* Documento
⁂

Testimonianze: il Paese reale

In Italia purtroppo alle elezioni gli elettori non sono gl’Italiani, sono i partiti e le coalizioni, che dappertutto mettono le mani. Anche se una stragrande maggioranza degli elettori scelgono un partito, che toglie a tutti gli altri la speranza, e che sembra pertanto il più gradito, gli altri partiti, pur se ciascuno ha solo quattro gatti, uniti insieme, fanno opposizione e formano il governo quatti quatti. Salvo poi a litigare fra di loro per il premier, per questo e per quest’altro: un lavoro nel quale vince sempre chi è più scaltro. Francesco Crispi più volte in Parlamento disse: “In Italia è impossibile formare un qualsiasi Governo per le risse dei partiti che stanno sempre a litigare fra loro, in barba alla coscienza dell’unità che dovrebbero avere”.

In settant’anni (per non dire prima) ogni Governo ha governato in media una stagione: appena cambia il clima, cambia il Governo. Come si rimedia? Vogliono eliminare il precariato quando il primo precario è proprio lui, il Governo italiano. Ma d’altra parte quale cambiamento si può fare quando il Governo stesso ogni momento, volubile com’è, cambia opinione? Se per ogni progetto ed ogni legge che si propone, nel Governo stesso non c’è concordia e ogni cosa si regge sulla precarietà, dov’è il progresso?

⁂

* Consegna a
Conta le righe dei record che contengono la stringa "scientific", distinguendo tra maiuscole e minuscole. Indica solo il numero.

* Dati forniti
⁂

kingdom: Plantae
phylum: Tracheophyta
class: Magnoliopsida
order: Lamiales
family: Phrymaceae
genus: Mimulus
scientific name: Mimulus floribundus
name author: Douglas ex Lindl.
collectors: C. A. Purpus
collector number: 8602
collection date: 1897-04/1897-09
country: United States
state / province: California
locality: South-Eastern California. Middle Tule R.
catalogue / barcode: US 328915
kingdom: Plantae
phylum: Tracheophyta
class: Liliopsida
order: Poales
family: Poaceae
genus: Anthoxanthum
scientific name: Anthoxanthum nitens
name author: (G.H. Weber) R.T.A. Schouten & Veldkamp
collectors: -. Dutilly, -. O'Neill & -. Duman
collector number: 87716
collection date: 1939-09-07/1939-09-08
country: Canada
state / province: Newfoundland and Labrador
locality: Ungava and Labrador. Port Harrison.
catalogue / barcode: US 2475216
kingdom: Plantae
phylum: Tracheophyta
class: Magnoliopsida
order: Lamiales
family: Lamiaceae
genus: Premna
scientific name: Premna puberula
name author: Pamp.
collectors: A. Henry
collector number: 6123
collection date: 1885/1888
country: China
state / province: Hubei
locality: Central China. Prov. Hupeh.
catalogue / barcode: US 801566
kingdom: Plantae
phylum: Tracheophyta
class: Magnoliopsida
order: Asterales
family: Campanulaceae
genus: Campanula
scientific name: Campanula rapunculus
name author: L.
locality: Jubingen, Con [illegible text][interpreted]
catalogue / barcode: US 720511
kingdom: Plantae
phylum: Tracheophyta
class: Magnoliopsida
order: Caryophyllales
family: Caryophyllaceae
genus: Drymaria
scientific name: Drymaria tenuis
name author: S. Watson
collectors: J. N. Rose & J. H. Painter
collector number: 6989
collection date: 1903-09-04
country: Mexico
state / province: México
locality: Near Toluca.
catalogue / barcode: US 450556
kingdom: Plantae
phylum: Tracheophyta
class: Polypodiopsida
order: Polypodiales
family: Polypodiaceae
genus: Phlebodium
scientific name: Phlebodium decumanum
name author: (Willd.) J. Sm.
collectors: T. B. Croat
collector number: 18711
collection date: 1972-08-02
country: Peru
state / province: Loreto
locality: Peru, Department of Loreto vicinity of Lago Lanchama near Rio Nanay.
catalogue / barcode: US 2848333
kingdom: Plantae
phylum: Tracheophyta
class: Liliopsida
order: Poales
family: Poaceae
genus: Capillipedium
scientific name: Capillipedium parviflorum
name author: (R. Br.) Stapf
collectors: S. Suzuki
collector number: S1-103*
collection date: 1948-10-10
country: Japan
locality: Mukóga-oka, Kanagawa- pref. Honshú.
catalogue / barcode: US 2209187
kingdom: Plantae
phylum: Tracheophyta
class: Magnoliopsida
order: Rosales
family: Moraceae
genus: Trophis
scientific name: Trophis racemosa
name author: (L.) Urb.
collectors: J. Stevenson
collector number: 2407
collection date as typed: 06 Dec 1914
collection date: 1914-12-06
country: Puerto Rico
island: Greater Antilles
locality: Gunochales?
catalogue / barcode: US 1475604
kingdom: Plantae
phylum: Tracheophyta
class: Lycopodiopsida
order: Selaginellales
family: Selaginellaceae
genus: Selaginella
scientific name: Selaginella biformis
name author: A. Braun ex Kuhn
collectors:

⁂

* Consegna b
Secondo il documento, per quanto tempo ha governato in media ogni Governo italiano in settant'anni?

* Risposta completa a
9

* Risposta completa b
Una stagione.